Der Satz in der Definition, der es als antisemitisch bezeichnet, wenn dem jüdischen Volk das Recht auf (nationale) Selbstbestimmung abgesprochen wird, »zum Beispiel durch die Behauptung, die Existenz des Staates Israel sei ein rassistisches Unterfangen«, könnte dahingehend umformuliert werden, dass »die Darstellung des Zionismus, der jüdischen Nationalbewegung, als inhärent rassistisch und die Darstellung des Staates Israel als illegitimes Gebilde« antisemitisch ist.

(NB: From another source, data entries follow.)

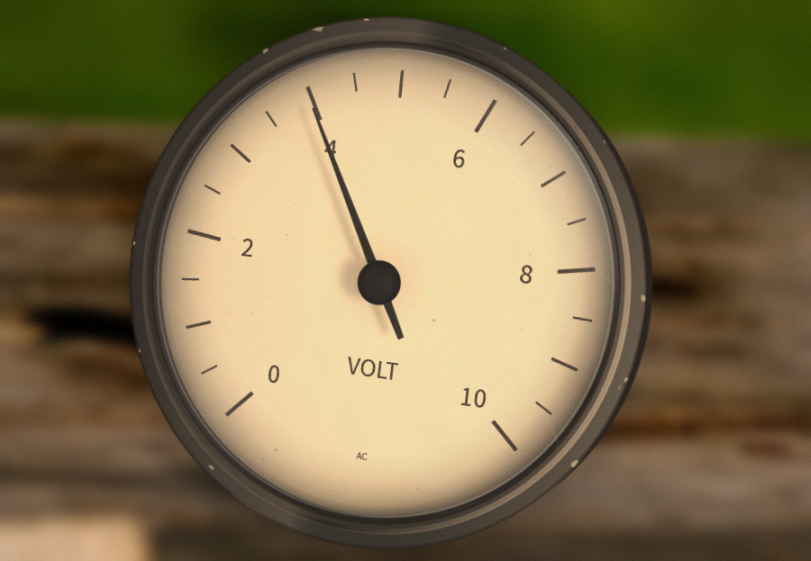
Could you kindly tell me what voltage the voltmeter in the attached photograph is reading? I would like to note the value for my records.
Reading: 4 V
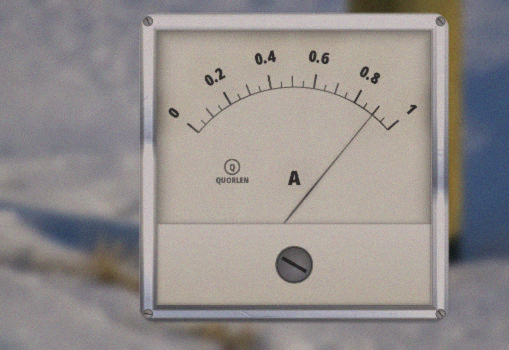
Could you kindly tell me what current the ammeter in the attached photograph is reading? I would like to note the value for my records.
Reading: 0.9 A
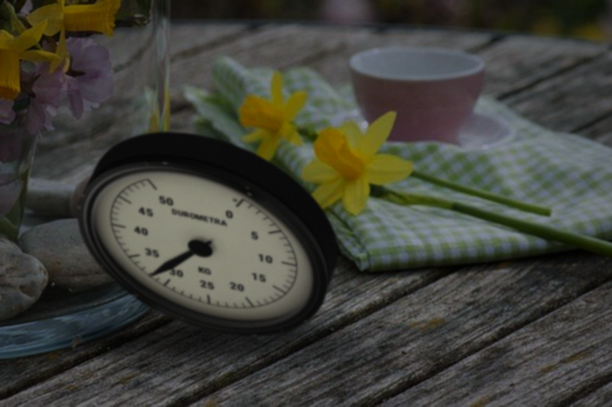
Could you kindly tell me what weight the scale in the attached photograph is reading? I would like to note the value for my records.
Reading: 32 kg
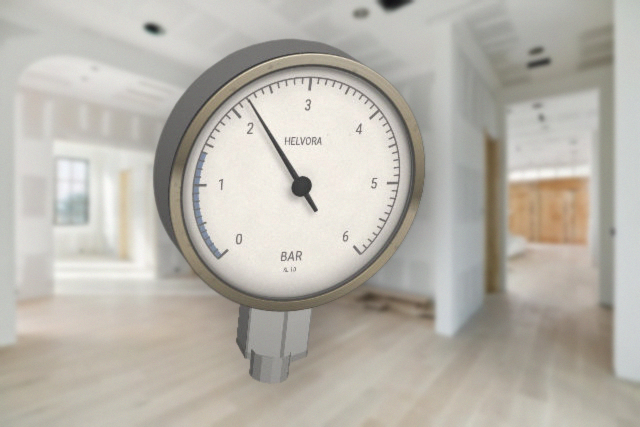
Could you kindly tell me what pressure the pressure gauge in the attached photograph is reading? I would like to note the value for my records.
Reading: 2.2 bar
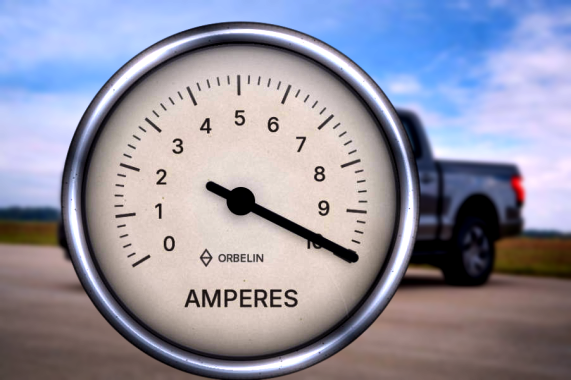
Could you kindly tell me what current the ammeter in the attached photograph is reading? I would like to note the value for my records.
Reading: 9.9 A
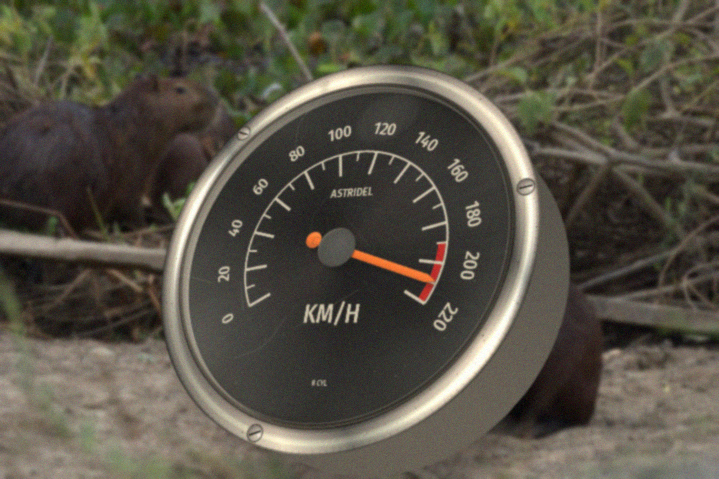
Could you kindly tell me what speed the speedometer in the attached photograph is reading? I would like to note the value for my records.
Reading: 210 km/h
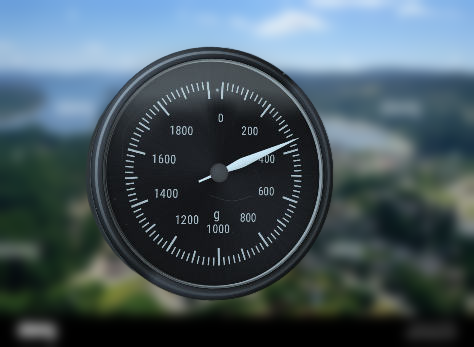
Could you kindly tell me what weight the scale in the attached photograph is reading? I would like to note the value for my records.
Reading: 360 g
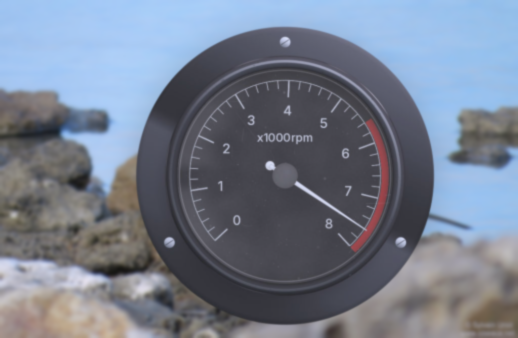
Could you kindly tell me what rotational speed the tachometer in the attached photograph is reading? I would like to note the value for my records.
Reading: 7600 rpm
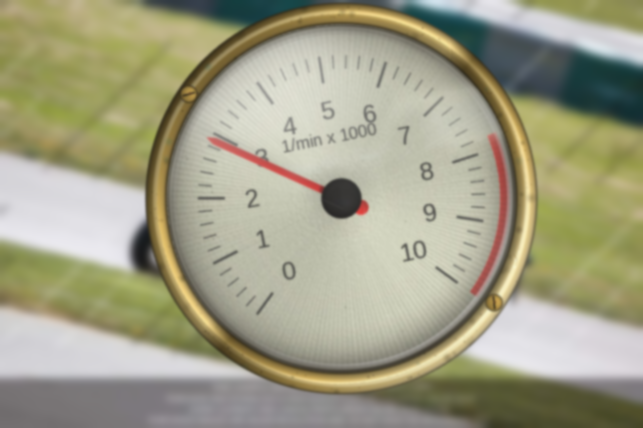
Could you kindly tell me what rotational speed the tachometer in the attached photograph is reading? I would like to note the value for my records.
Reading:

Dies ist keine Frage der Pedanterie. Wenn wir etwas aus den Debatten über Antisemitismus in den vergangenen zwei Jahrzehnten gelernt haben, dann, dass Worte und Definitionen wichtig sind, insbesondere, wenn es um die Anwendung des Gesetzes geht. 

In Ländern, in denen es kein Recht auf freie Meinungsäußerung im Sinne des Ersten Verfassungszusatzes der USA gibt – und das sind die meisten Länder weltweit –, kann es bereits ein Verbrechen sein, den Holocaust zu leugnen oder traditionelle antisemitische Darstellungen zu verbreiten. Die Befürwortung der Eliminierung Israels und die Einschüchterung von Juden, damit sie einen dauerhaften Minderheitenstatus – bestenfalls zweiter Klasse – akzeptieren, sollten in einem ähnlichen Licht gesehen werden. Der Schutz unserer zunehmend gefährdeten jüdischen Gemeinden erfordert nichts Geringeres.

Ben Cohen ist ein in New York lebender Journalist und Autor, der eine wöchentliche Kolumne über jüdische und internationale Angelegenheiten für Jewish News Syndicate schreibt. (Der Artikel erschien auf Englisch beim Jewish News Syndicate. Übersetzung von Alexander Gruber.)